Courageous Priest |
Breaking News: A Catholic Church Without Babies
The Synod of Silence is Deafening
Fr. Paul Nicholson
On Saturday evening I enjoyed a very
lovely dinner, with an equally lovely couple and their adorable eight
month old baby girl. I fretted interiorly during the late night dinner,
thinking that the little baby would be sorely tried by the late hour.
Instead, the baby amused us in ways only a baby can. The upscale
restaurant hosted a variety of people of various age groups, but we were
the ones in the restaurant with a baby. Couple after couple would come
to our table cooing over the baby. Heavily made up women, satin suited
men, all made baby talk and baby faces to amuse the little infant,
giggling and laughing in Italian at her innocent reactions.
I’d heard anecdotally how Italians
are instinctively drawn to babies. I think it must be one of the
reasons why religious goods stores here in Rome always have a sizeable
inventory of images of the baby Jesus. Italians love babies. In days
gone by the Italian world was coloured by its love of babies. Today,
however, the love for the baby is something poetic. Italians, like
almost all European cultures, are having less and less babies. The
tragedy that befalls Europe is that its birthrate is well below
replacement level.
On Saturday evening I made my holy
hour in the church close to my apartment in the Prati section of Rome.
The venerable church of Our Lady of the Rosary is a real jewel. My holy
hour coincided with the Sunday Mass of anticipation. Granted most
Saturday evening Masses are populated by an older crowd, but I was
shocked at just how old everybody was. In twenty years, not one single
person at that Mass will be alive.
Multiply the number out to places
you know and you will agree, I am not exaggerating. The demographic
winter is upon us. The white we see is not snow flakes, but the aging
of the Church to a point that in twenty years She will be unrecognizable
from Her present appearance.
Pope Francis surprised the Synod
Fathers on Saturday by giving a strong address on the emerging synodal
process. One has to carefully read the statement in its entirety.

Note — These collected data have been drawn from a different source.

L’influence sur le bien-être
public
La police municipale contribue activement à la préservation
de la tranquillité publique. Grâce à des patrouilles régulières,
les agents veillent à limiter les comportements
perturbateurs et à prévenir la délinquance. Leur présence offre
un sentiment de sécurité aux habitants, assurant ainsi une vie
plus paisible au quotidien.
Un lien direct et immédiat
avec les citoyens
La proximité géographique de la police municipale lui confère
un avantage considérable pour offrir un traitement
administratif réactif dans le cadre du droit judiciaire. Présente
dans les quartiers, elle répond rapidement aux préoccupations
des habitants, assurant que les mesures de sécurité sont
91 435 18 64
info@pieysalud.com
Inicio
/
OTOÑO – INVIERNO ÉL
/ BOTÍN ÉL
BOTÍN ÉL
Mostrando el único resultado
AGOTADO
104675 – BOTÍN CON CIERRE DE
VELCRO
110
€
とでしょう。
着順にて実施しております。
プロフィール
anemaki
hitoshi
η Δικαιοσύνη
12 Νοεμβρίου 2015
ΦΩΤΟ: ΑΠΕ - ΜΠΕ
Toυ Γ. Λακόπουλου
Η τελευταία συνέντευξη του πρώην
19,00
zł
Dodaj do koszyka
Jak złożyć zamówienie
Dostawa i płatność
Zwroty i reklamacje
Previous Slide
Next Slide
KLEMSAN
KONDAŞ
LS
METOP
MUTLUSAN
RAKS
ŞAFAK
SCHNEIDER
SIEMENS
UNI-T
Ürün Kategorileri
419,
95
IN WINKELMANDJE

There is nothing in it that suggests a revolution of decentralization.
Unfortunately, it is and was accompanied by calls from some cardinals
and some bishops the ‘decentralization of Church teaching’. Whatever
happens on this Saturday at the end of the Synod, there is a great
question that looms larger than the Synod, even larger than the populist
pontificate of Pope Francis — how can the Church survive when people do
not want to give life?
Because without babies, Europe has
no future. America has no future. Canada has no future. Australia and
New Zealand have no future. And the Church in the West will disappear.

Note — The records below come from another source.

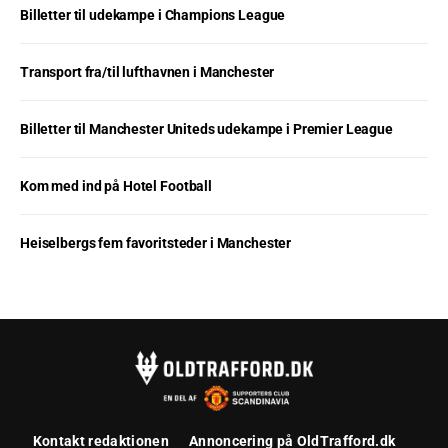
Billetter til udekampe i Champions League
Transport fra/til lufthavnen i Manchester
Billetter til Manchester Uniteds udekampe i Premier League
Kom med ind på Hotel Football
Heiselbergs fem favoritsteder i Manchester
Kontakt redaktionen
Annoncering på OldTrafford.dk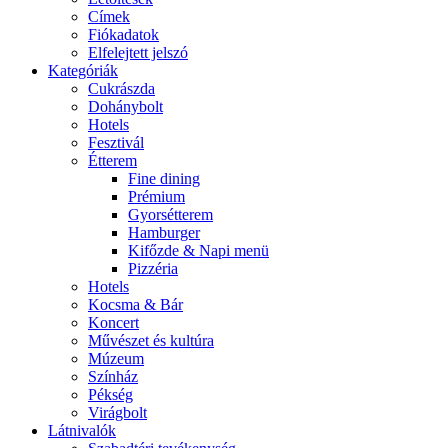
Címek
Fiókadatok
Elfelejtett jelszó
Kategóriák
Cukrászda
Dohánybolt
Hotels
Fesztivál
Étterem
Fine dining
Prémium
Gyorsétterem
Hamburger
Kifőzde & Napi menü
Pizzéria
Hotels
Kocsma & Bár
Koncert
Művészet és kultúra
Múzeum
Színház
Pékség
Virágbolt
Látnivalók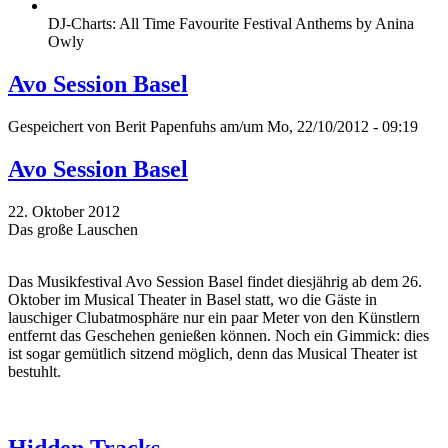
DJ-Charts: All Time Favourite Festival Anthems by Anina
Owly
Avo Session Basel
Gespeichert von
Berit Papenfuhs
am/um Mo, 22/10/2012 - 09:19
Avo Session Basel
22. Oktober 2012
Das große Lauschen
Das Musikfestival Avo Session Basel findet diesjährig ab dem 26.
Oktober im Musical Theater in Basel statt, wo die Gäste in
lauschiger Clubatmosphäre nur ein paar Meter von den Künstlern
entfernt das Geschehen genießen können. Noch ein Gimmick: dies
ist sogar gemütlich sitzend möglich, denn das Musical Theater ist
bestuhlt.
Hidden Tracks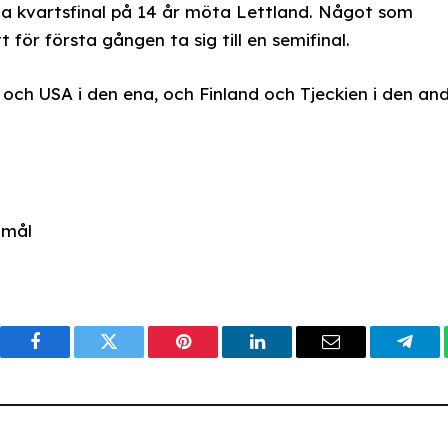
rsta kvartsfinal på 14 år möta Lettland. Något som
ör första gången ta sig till en semifinal.
och USA i den ena, och Finland och Tjeckien i den and
omål
Facebook
Twitter
Pinterest
LinkedIn
Email
Tele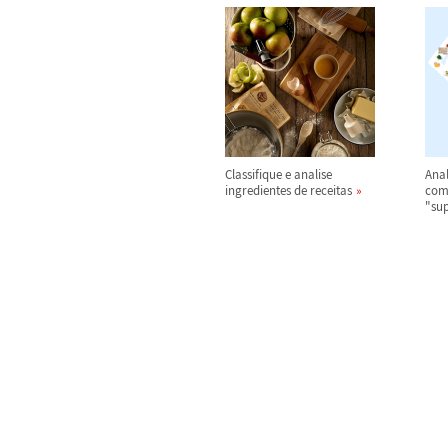
Classifique e analise
Anal
ingredientes de receitas
com
"su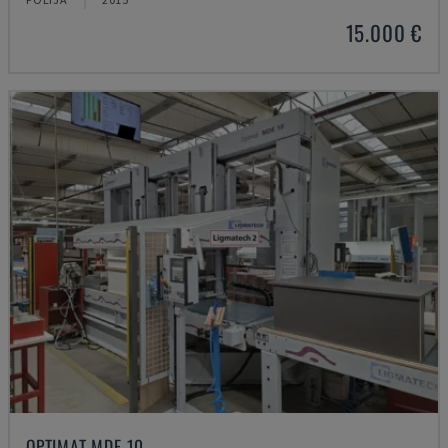
15.000 €
OPTIMAT MDE 10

That is the reality. And denying it seems to be the effort of public
relations.
The Holy Father acknowledged the
need for the Church to be a ‘listening Church’, knowing that listening
“is more than feeling.” But this listening Church will need hearing
aids in 10 years, if it doesn’t already. The spring has passed and
winter envelops us because of the cataclysm of contraception. We need
only listen to the lack of crying babies to know that we are headed to
extinction in the West.
Listen to the silence of churches. That is the synod of silence … and it is deafening.

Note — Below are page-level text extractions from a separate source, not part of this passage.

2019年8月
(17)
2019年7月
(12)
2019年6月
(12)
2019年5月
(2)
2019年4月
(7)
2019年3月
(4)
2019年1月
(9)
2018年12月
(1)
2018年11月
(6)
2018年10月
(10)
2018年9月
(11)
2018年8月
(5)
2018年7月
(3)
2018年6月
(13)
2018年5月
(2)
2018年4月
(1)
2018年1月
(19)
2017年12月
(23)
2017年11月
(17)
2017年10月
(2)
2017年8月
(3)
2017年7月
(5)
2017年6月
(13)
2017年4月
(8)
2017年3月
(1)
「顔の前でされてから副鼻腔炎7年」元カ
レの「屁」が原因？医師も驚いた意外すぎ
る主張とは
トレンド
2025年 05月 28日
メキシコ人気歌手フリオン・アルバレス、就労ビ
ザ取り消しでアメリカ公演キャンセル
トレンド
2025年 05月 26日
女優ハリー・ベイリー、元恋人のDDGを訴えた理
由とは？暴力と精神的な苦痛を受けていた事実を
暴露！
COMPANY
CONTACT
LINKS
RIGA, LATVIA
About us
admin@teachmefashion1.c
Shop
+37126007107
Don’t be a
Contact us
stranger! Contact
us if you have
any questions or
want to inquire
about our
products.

That is why one can only grieve at
the words emanating from the press conference today where all the
enthusiasm was around how to change the wording of ‘intrinsically
disordered’ or ‘indissolubility’. How utterly deaf we have become,
that we should find these topics of greater concern, of more theological
import than the sterility of the nations.
I don’t mean to be cheeky in poking
fun at the inconsequential presentations of some. I only tell it to you
to assure you that there is more to this story than what is being said,
and not said, in the press office.
There is a silent synod going on, a stumbling together of old Western ideas. If you listen closely enough, you will hear it.